‘Since Dad went to work in England, Mum and I have been missing him all the time. Dad isn’t young anymore and he’s alone in a foreign country. It’s all because of me. What an unworthy daughter I am! Dad wants me to go to university and have a good life. He’s making money for me. We haven’t been in a photo together for five years. That’s how long he’s been gone. When the families have reunited over the New Year, we have only sorrow, and worries for Dad.’
This was written by a 17-year-old girl in China at the last Chinese New Year. A year later, nothing has changed. Her dad is still away and there is still no photo. Indeed, there will be no family photos for hundreds of thousands of Chinese children whose parents have ventured to ‘seek their fortune’ in Britain.

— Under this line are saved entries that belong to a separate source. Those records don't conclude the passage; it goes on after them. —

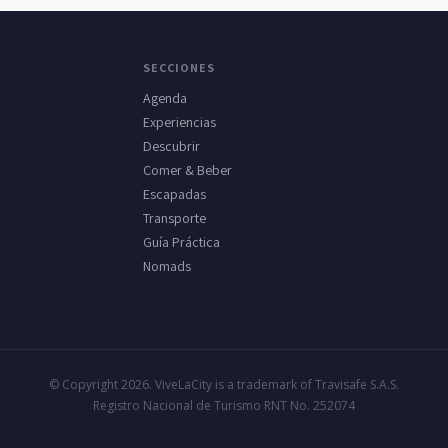
SECCIONES
Agenda
Experiencias
Descubrir
Comer & Beber
Escapadas
Transporte
Guía Práctica
Nomads
© Copyright 2026. ViveLaCity is a trademark of Travisafe S.A.S.
Registro Nacional de Turismo RNT No. 252074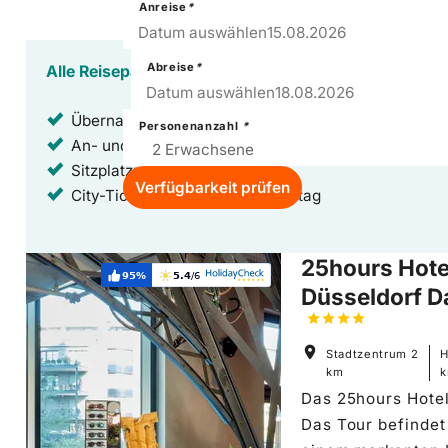
Anreise
*
15
–
Sat
Datum auswählen
15.08.2026
Abreise
*
Alle Reisepakete sind inklusive:
18
–
Tue
Datum auswählen
18.08.2026
Übernachtungen in Top-Hotels mit Frühstück
Personenanzahl
*
An- und Abreise mit der Deutschen Bahn
Sitzplatzreservierung
Verfügbarkeit prüfen
City-Ticket am An- und Abreisetag
Hoteldetails: 25hours Hotel Düsseldorf Das Tour
25hours Hote
95%
5.4
/6
Weiterempfehlung:
Bewertung:
Düsseldorf D
Stadtzentrum
2
H
km
Das 25hours Hotel
Das Tour befindet 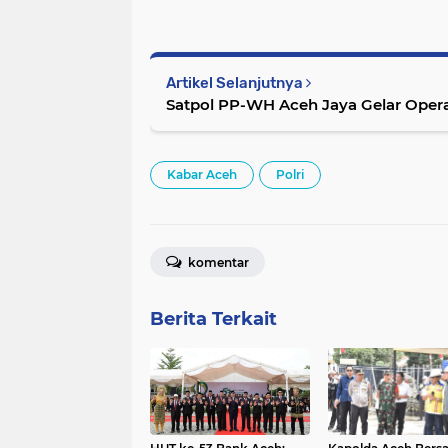
Artikel Selanjutnya
Satpol PP-WH Aceh Jaya Gelar Oper
Kabar Aceh
Polri
komentar
Berita Terkait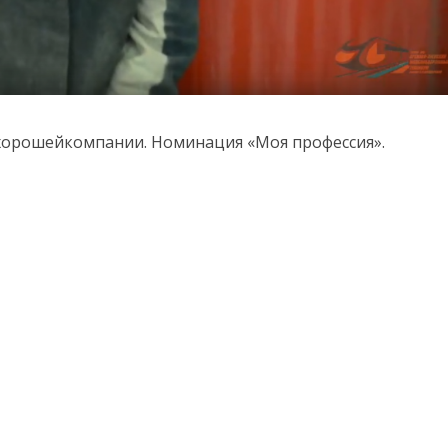
хорошейкомпании. Номинация «Моя профессия».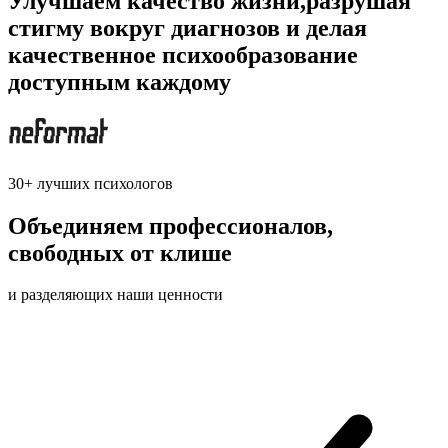
Улучшаем качество жизни,
разрушая
стигму
вокруг диагнозов и делая
качественное психообразование
доступным каждому
30+ лучших психологов
Объединяем профессионалов,
свободных от клише
и разделяющих наши ценности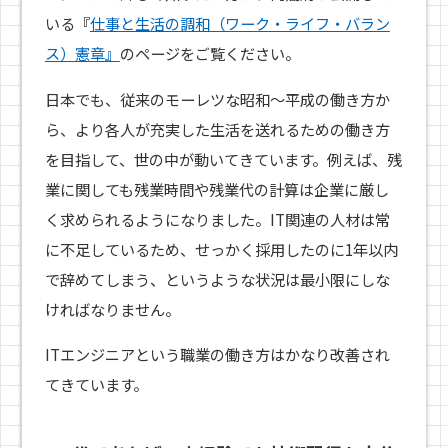
いる『
仕事と生活の調和（ワーク・ライフ・バラン
ス）憲章』
のページをご覧ください。
日本でも、従来のモーレツな昭和〜平成の働き方か
ら、より各人が充実した生活を送れるための働き方
を目指して、世の中が動いてきています。例えば、残
業に関しても残業時間や残業代の計算は企業に厳し
く求められるようになりました。IT関連の人材は常
に不足しているため、せっかく採用したのに1年以内
で辞めてしまう、というような状況は最小限にしな
ければなりません。
ITエンジニアという職業の働き方はかなり改善され
てきています。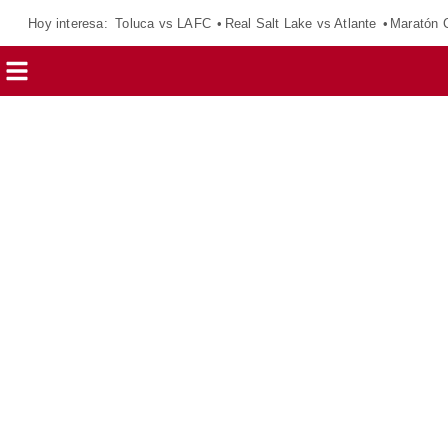
Hoy interesa:
Toluca vs LAFC
Real Salt Lake vs Atlante
Maratón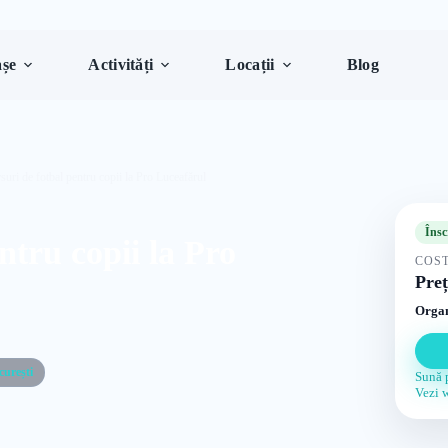
șe
Activități
Locații
Blog
suri de fotbal pentru copii la Pro Luceafărul
Însc
ntru copii la Pro
COST
Preț
Organ
curești
Sună 
Vezi 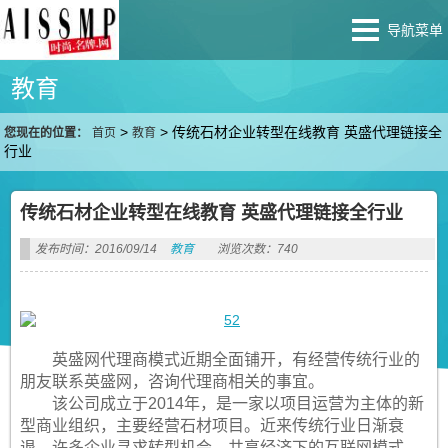
导航菜单
教育
>
>
传统石材企业转型在线教育 英盛代理链接全
您现在的位置：
首页
教育
行业
传统石材企业转型在线教育 英盛代理链接全行业
发布时间：2016/09/14
教育
浏览次数：740
英盛网代理商模式近期全面铺开，有经营传统行业的
朋友联系英盛网，咨询代理商相关的事宜。
该公司成立于2014年，是一家以项目运营为主体的新
型商业组织，主要经营石材项目。近来传统行业日渐衰
退，许多企业寻求转型机会。共享经济下的互联网模式，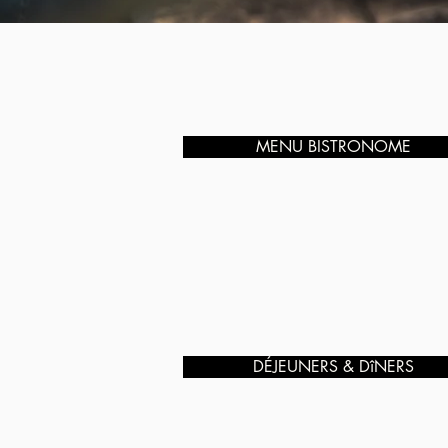
MENU BISTRONOME
DÉJEUNERS & DîNERS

The tragedy is that the parents are illegal immigrants whose destiny it is to be blackmailed by Snakeheads, exploited by ‘labour agencies’, mired in destitution, and, in some cases, to make the ultimate sacrifice of death; and even then, ignominious death.
As a Chinese Anglophile, I have recently become incensed by the way in which some of my compatriots, though illegal, are being treated in this country that I love. I am hugely saddened by the fifth anniversary of the Morecambe Bay incident (on 5 February), in which 23 illegal Chinese cockle-pickers drowned. They were forced to do a filthy job and they died a foul death. It has made me think how wrongly complacent the British are about the Chinese population. We Chinese have this reputation of being reticent, rather inscrutable, but minding our own business, excelling in our professions, and beavering away making money.